The 10-year muni-to-Treasury ratio was calculated at 126.5% while the 30-year muni-to-Treasury ratio stood at 113.2%, according to MMD.

The ICE AAA municipal yield curve showed yields rising two basis points in the 2021 and 2022 maturities to 0.150% and 0.181%, respectively, while the 2023 maturity was steady at 0.229%. Out longer, the yields on the 10- and 30-year maturities were unchanged at 0.823% and 1.647, respectively%.

ICE said the 10-year muni-to-Treasury ratio stood at 133% while the 30-year ratio was at 111%.

IHS Markit’s municipal analytics AAA curve showed the 2021 maturity at 0.15%, the 2022 maturity at 0.20% and the 2023 maturity at 0.23% while the 10-year muni was at 0.84% and the 30-year stood at 1.64%.

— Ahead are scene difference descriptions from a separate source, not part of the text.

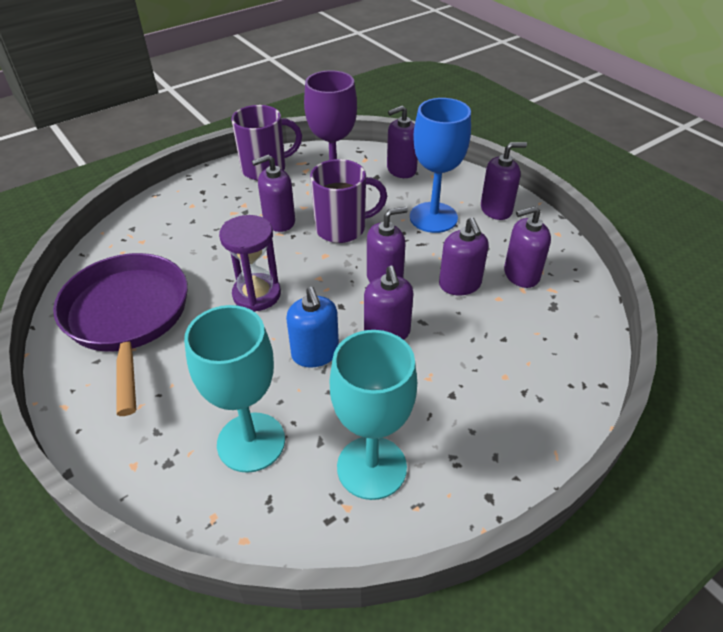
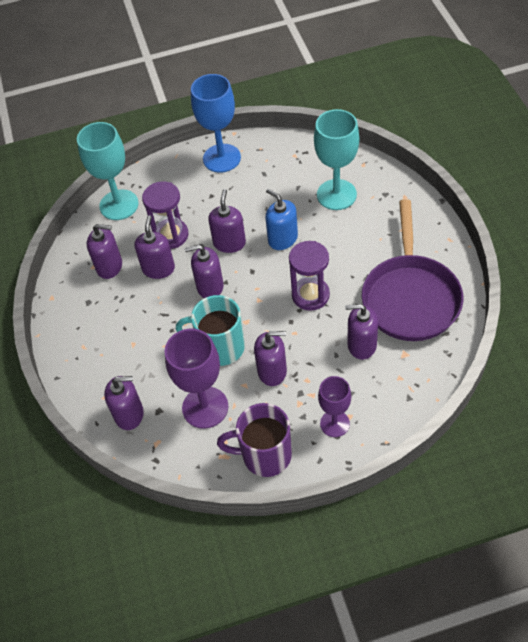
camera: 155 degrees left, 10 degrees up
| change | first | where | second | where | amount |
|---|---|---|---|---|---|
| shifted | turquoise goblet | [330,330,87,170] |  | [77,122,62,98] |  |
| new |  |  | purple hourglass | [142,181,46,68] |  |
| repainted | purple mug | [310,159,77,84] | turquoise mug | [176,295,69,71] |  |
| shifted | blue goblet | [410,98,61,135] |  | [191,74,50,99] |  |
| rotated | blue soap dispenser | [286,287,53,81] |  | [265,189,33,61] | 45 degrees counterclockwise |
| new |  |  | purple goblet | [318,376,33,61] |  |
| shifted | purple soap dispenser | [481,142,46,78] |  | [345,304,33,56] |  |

The BVAL curve showed the 2021 maturity rise three basis points to 0.9% and the 2022 at 0.14% up two. BVAL had the 10- and 30-year unchanged at 0.80% and 1.68%, respectively.

Munis were little changed on the MBIS benchmark scale.

Treasuries were mixed as equities were slightly higher in late trading.

The three-month Treasury was yielding 0.138%, 10-year Treasury was yielding 0.658% and the 30-year was yielding 1.457%.

The Dow rose 0.47%, the S&P 500 increased 0.55% and the Nasdaq gained 0.76%.